Published Aug. 17, 2014, in the Wyoming Tribune Eagle, “Mind your manners to reduce bird stress.”
By Barb Gorges
I’m sure your parents taught you, as mine did me, that it is impolite to stare.
Does this rule apply, in some way, to birds? After all, the point of birdwatching is to watch them.
Know that whenever you enter a bird’s environment, it can bother a bird. For instance, even when you are on the other side of a window, it may react to your presence.
I recently heard an anecdote about a hawk nest so close to a public road that it was well-known. Birdwatchers regularly showed up to watch and photograph the chicks as they grew.
What these folks apparently missed was that the parents were agitated. The presence of the birdwatchers bothered them. The situation could easily have caused the parents to abandon the chicks. And even though it apparently didn’t, stress on the birds could cause some unintended consequences down the road—just as it does for people.
There is a new field guide that came out this spring, one that offers something a bit different from the rest.

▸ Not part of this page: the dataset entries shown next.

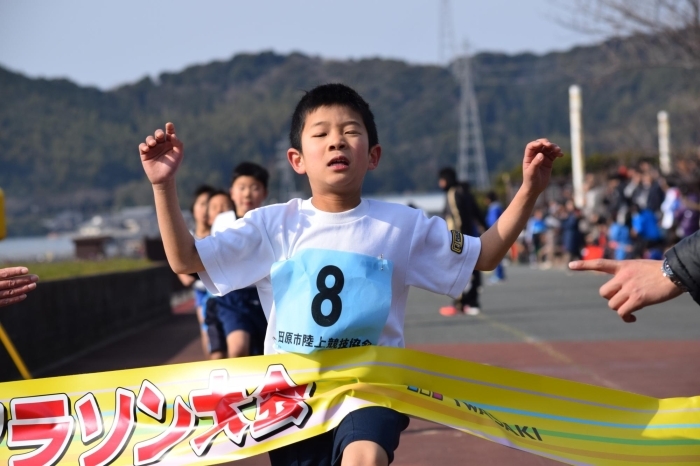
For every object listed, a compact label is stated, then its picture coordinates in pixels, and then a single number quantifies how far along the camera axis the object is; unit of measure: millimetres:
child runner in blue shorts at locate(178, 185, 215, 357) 17344
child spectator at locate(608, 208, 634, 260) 47906
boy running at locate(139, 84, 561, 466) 8094
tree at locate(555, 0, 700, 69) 42375
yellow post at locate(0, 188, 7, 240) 18484
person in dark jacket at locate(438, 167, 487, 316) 29670
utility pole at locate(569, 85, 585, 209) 82312
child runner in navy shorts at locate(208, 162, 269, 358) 14828
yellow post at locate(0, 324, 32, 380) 17969
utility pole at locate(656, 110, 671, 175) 63881
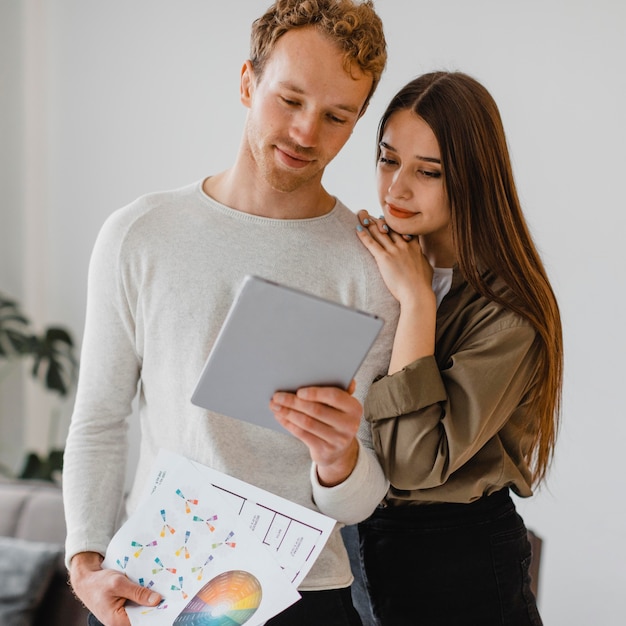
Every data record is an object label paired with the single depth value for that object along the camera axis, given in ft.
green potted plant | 9.49
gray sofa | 7.11
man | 3.91
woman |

The New Birder’s Field Guide to Birds of North America, by Bill Thompson III, is recommended if you are a casual backyard birdwatcher who wants to know more.
It explains the hobby of birdwatching, why it’s fun, to how to get into it, what to wear to be comfortable, how to adjust binoculars. What follows is a page per species with helpful information for identifying each one.
But one brief chapter bears on this column’s subject, titiled “Birding Manners.”
Some of it pertains to birding with others: keep your voice down, treat others as you’d like to be treated, stay with the group, share the spotting scope, help beginners, pish in moderation.
What is pishing? It’s an attempt to get a better look at a bird by getting it to come out of the vegetation by making a noise that sounds like “pish,” which happens to sound like a bird alarm call. The birds come out to see what’s wrong. Playing recorded bird songs to attract a bird that thinks he’s hearing a rival is another method to bring it out of hiding.
As Thompson asks new birders to use these techniques in moderation, he explains, “We owe it to the birds we love so much to respect their privacy.”
This is the beginning birdwatcher’s version of the American Birding Association’s Birding Code of Ethics. The part that pertains to the nesting hawks situation reads:
“1(b) To avoid stressing birds or exposing them to danger, exercise restraint and caution during observation, photography, sound recording, or filming….
“Keep well back from nests and nesting colonies, roosts, display areas, and important feeding sites. In such sensitive areas, if there is a need for extended observation, photography, filming, or recording, try to use a blind or hide, and take advantage of natural cover.”
If the ABA members, vying to see as many bird species as possible, can restrain themselves, I think the rest of us can as well.
Given today’s optics and cameras, it might have been quite possible to observe the activity in the hawk nest from a less intimidating distance, since building a blind on the side of a public road probably isn’t feasible. Contacting the landowner for permission to erect a temporary blind might have been a solution.
But on the other hand, if we are observing the hawks for our own enjoyment and not as a part of scientific study, two minutes from inside our car would be quite enough, rather than hour after hour, day after day. Try to make part of your enjoyment of birds knowing that your actions haven’t endangered or distressed them.
There is so much interesting bird behavior to watch unobserved by the birds if you walk carefully and stop and stand still often, being the proverbial fly on the wall. If you don’t make noise or make sudden movements, birds in the bushes will continue to flit about feeding. If you sit as still as a rock at the shore, the shorebirds may pass close by.
And should a bird look you in the eye, acknowledge it as you would a person, with a nod.
And then look away, so it can continue with its important business of living.